开启latency-monitor监控，该功能对于定位存在延迟尖峰的场景尤其有用（即Redis响应慢的现象是间歇性或偶发的）
```
# 开启latency-monitor监控（单位是毫秒）
redis-cli -h "127.0.0.1" -p "6379" -a ""
CONFIG SET latency-monitor-threshold 100
```
Redis是对事件的延迟进行统计，可以通过以下命令查询是否存在延迟事件
```
# 显示每个事件的最新一次时间戳和耗时
latency latest
1) 1) "command"           # Event name
   2) (integer) 1439479413  # Unix timestamp
   3) (integer) 381   # Latency of latest event
   4) (integer) 6802    # All time maximum latency

# 显示指定事件的历史时间戳和耗时
latency history command
1) 1) (integer) 1425038819   # Unix timestamp
   2) (integer) 383      # Execution time (in ms)
2) 1) (integer) 1425038944
   2) (integer) 4513
   
# 清理latency记录
latency reset

# 图形化的方式展示指定事件的历史统计
latency graph command
```
事件列表参考：
- command: regular commands.
- fast-command: O(1) and O(log N) commands.
- fork: the fork(2) system call.
- rdb-unlink-temp-file: the unlink(2) system call.
- aof-fsync-always: the fsync(2) system call when invoked by the appendfsync allways policy.
- aof-write: writing to the AOF - a catchall event for write(2) system calls.
- aof-write-pending-fsync: the write(2) system call when there is a pending fsync.

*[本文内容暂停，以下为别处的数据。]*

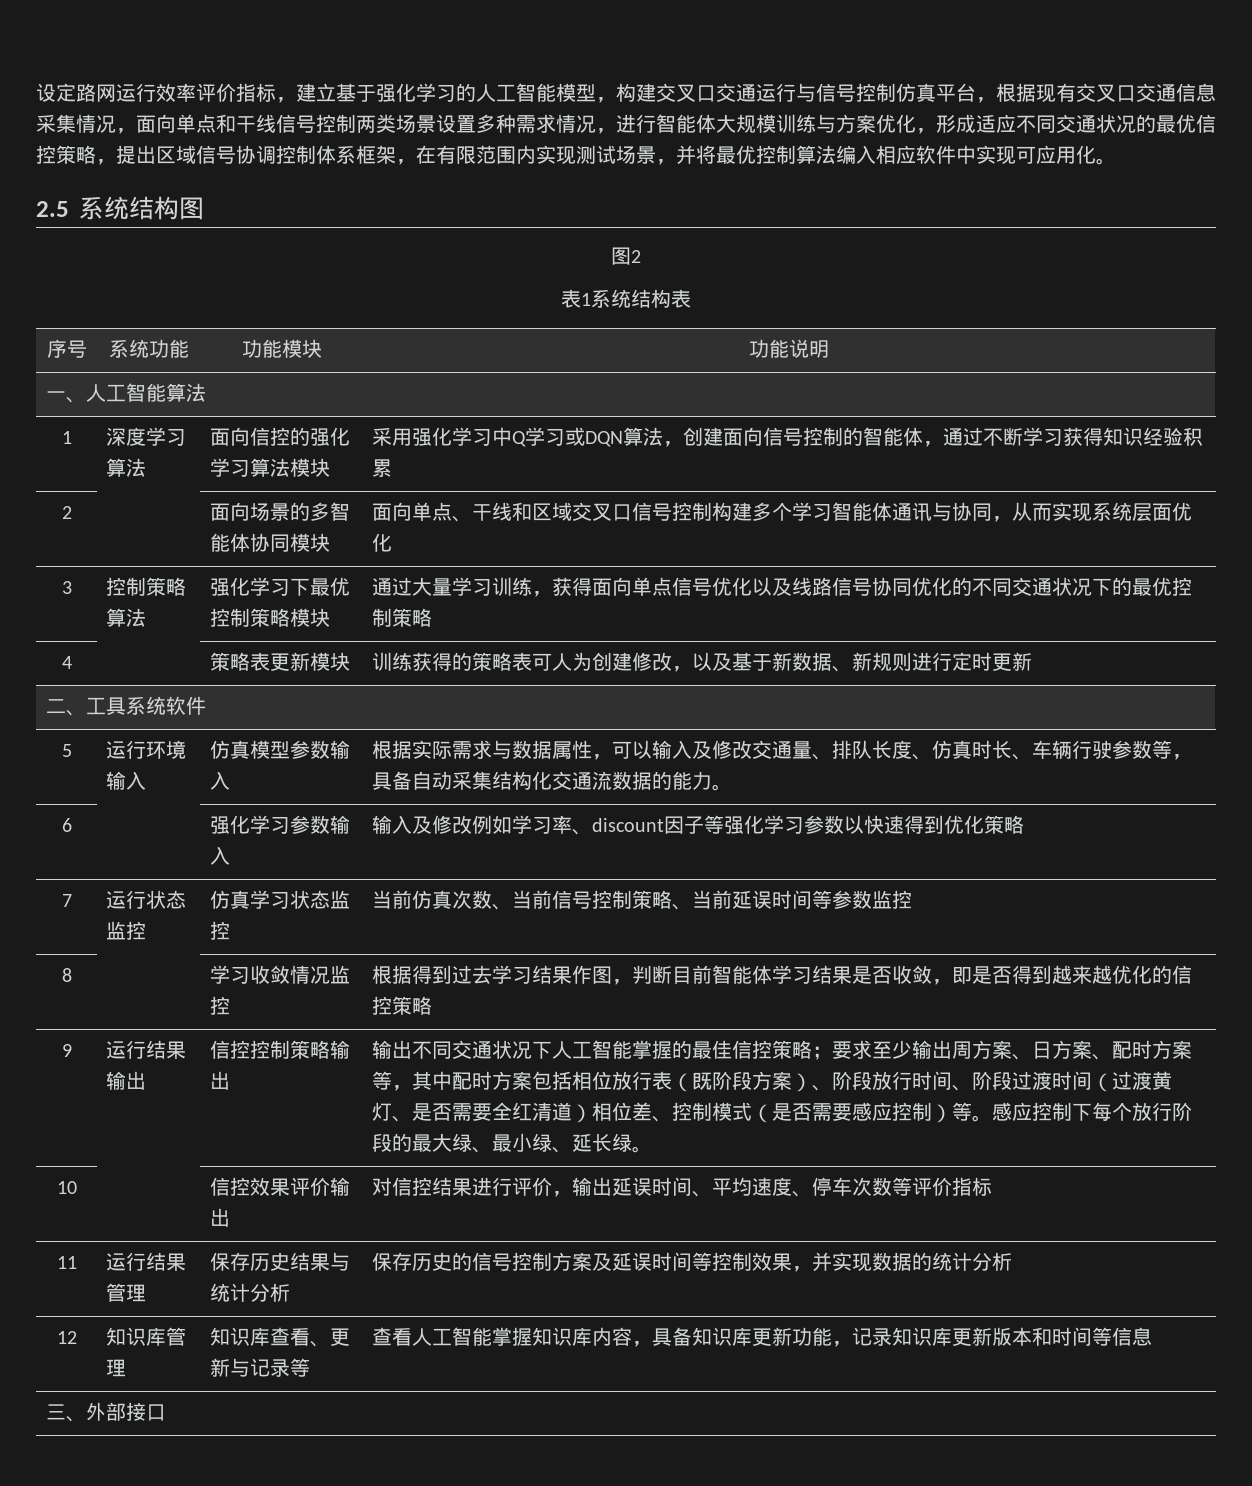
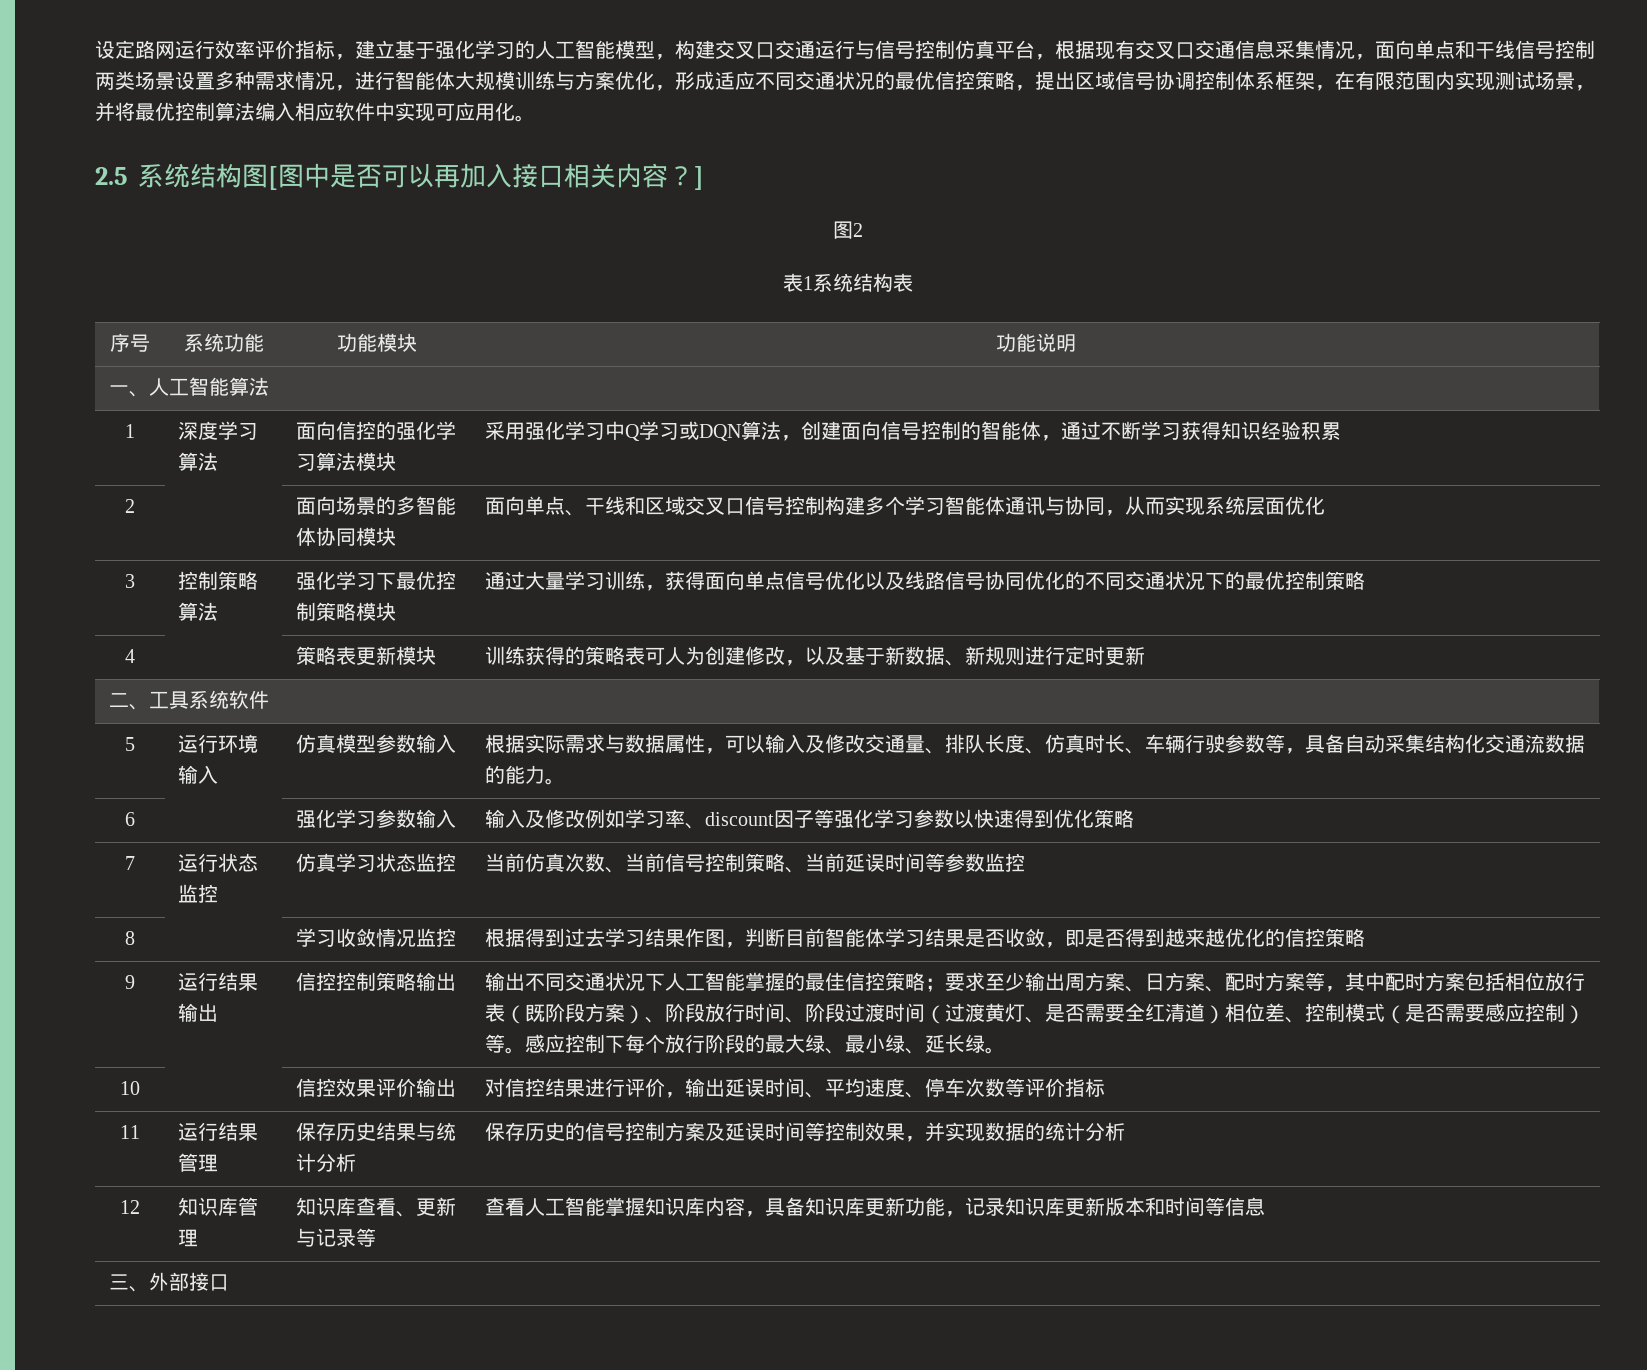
(204, 208) none -> [268,163,704,190] [图中是否可以再加入接口相关内容？]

- aof-write-active-child: the write(2) system call when there are active child processes.
- aof-write-alone: the write(2) system call when no pending fsync and no active child process.
- aof-fstat: the fstat(2) system call.
- aof-rename: the rename(2) system call for renaming the temporary file after completing BGREWRITEAOF.
- aof-rewrite-diff-write: writing the differences accumulated while performing BGREWRITEAOF.
- active-defrag-cycle: the active defragmentation cycle.
- expire-cycle: the expiration cycle.
- eviction-cycle: the eviction cycle.
- eviction-del: deletes during the eviction cycle.